En 1961, en Israel, se inició el juicio al alto cargo de las SS Adolf Eichmann por crímenes contra el pueblo judío y crímenes contra la humanidad durante la Segunda Guerra Mundial. Fue condenado y ahorcado en Tel Aviv en 1962. Una de las periodistas que cubrió el juicio fue Hannah Arendt, filósofa judía nacida en Alemania quien escribió: «A pesar de los esfuerzos del fiscal, cualquiera podía darse cuenta de que aquel hombre no era un monstruo. Este criminal nazi no es un fanático antisemita, ni un genio del mal, ni un loco que obtuviera placer al saberse responsable de la muerte de millones de personas. Únicamente la irreflexión, el no pensar, fue lo que le predispuso a convertirse en el mayor criminal de su tiempo».

Se trata de lo que Arendt llamó «la banalidad del mal». Para Eichmann, la solución final (exterminio total de los judíos) constituía un trabajo, una rutina cotidiana, quedando sus pensamientos totalmente absorbidos por la tarea de organizar y administrar la aniquilación. Hace unos días, se armó un gran revuelo con la entrevista en TVE a Arnaldo Otegi, quien, dando cumplimiento a las órdenes recibidas de la cúpula de ETA, secuestró a Luis Abaitua, reteniéndolo en un zulo mientras le forzaba cada noche a jugar a la ruleta rusa, obligándole a coger una pistola con una bala y a dispararse.

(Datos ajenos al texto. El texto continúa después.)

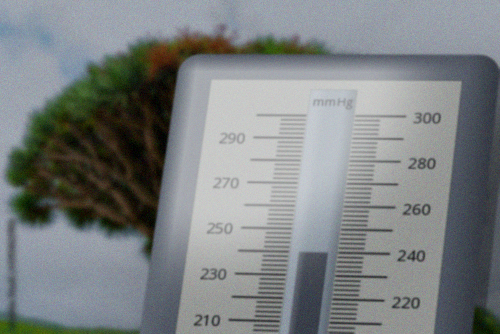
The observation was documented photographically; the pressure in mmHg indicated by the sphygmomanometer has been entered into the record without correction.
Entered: 240 mmHg
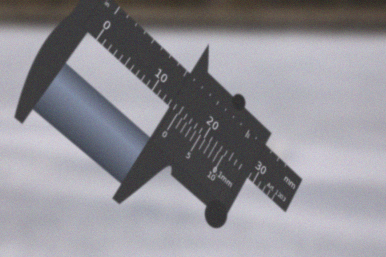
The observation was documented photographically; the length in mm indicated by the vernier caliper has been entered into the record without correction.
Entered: 14.8 mm
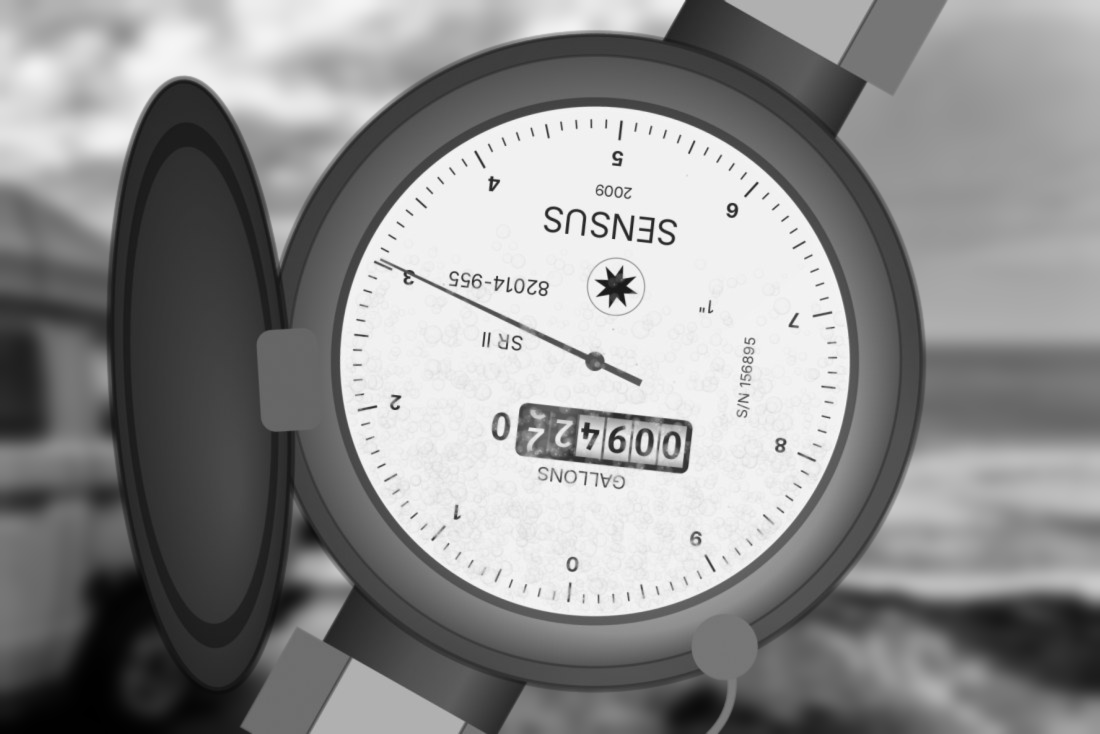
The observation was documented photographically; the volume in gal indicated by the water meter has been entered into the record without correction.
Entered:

Y es que algunos individuos actúan dentro de las reglas del sistema al que pertenecen sin reflexionar sobre sus actos. No se preocupan por las consecuencias, solo por el cumplimiento de las órdenes. Torturar o matar no es considerado a partir de su efecto, con tal de que la orden para ejecutar provenga de estamentos superiores. Pero todo eso no exime a nadie de la responsabilidad de pensar por sí mismo y reflexionar sobre las consecuencias de sus actos.